500,000
There is a reluctance among authors to discuss sales figures or at least a perceived reluctance. Perhaps it's connected to the very definite and more understandable reluctance to discuss money. Though I think if more authors did discuss money it would rapidly deflate the illusion that we're wealthy and knock out yet another leg from beneath the tower of ridiculous self-justification that book 'pirates' inhabit.
Author Jim C Hines is one of the few I know about who break the money taboo (*), but there is plenty of sales information if you dig for it. The Wertzone blog has a top sellers' list conservatively estimated from public domain figures.

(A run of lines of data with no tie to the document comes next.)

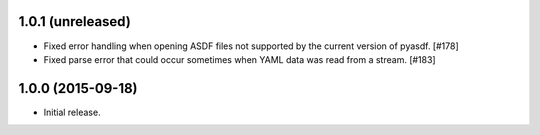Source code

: 1.0.1 (unreleased)
------------------

- Fixed error handling when opening ASDF files not supported by the current
  version of pyasdf. [#178]

- Fixed parse error that could occur sometimes when YAML data was read from
  a stream. [#183]


1.0.0 (2015-09-18)
------------------

- Initial release.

One of the reasons you perhaps see relatively little information about authors' sales is that the authors themselves get relatively little information about it. The numbers take a long time to reach us and have to be dug out of the recesses of complex royalties statements. For non-English publishers the process is even more glacial. I have some overseas publishers making offers on my 4th book without ever sending me a single sales figure for the first three over the course of the years they've been in print (on the other hand some foreign publishers are quite prompt). It's possible that they consider the exercise purely academic unless/until you've earned out any advance paid to you and are thus reluctant to bother. But still, it really would be nice to know how my work is doing in the 20+ non-English speaking countries it's published in.
Anyhow ...
As of June 2014 I'm able to say that over half a million copies of the Broken Empire trilogy have been sold in English.

My happy dance wasn't as cool as Calvin's.
I offer this up in the spirit of excitement and wanting to share my amazement. Only the fact that I swore not to use this very clichéd word in this context prevents me from using it here.
I guess that one reason for the reluctance to discuss such things may be fear of being seen to be chest-beating or failing.
But I've always taken the view that I'll share the highs and lows with any of my readers who bother to follow me online - so there it is.
And in the spirit of sharing, I should also note that this milestone comes at a timely moment since last week the Aerospace giant that employs me by day announced out of the blue that it was axing the 150-strong advanced research group I happen to work in. Since the casualties are expected to be >90% it's very likely that I will soon be made redundant. With all the constraints that caring for my very disabled child put on me (Celyn was born a month after I got this job, and is now ten) I'm unlikely to be able to secure another job - so it looks like I'm going to be the full-time author that almost all my readers think I am anyway!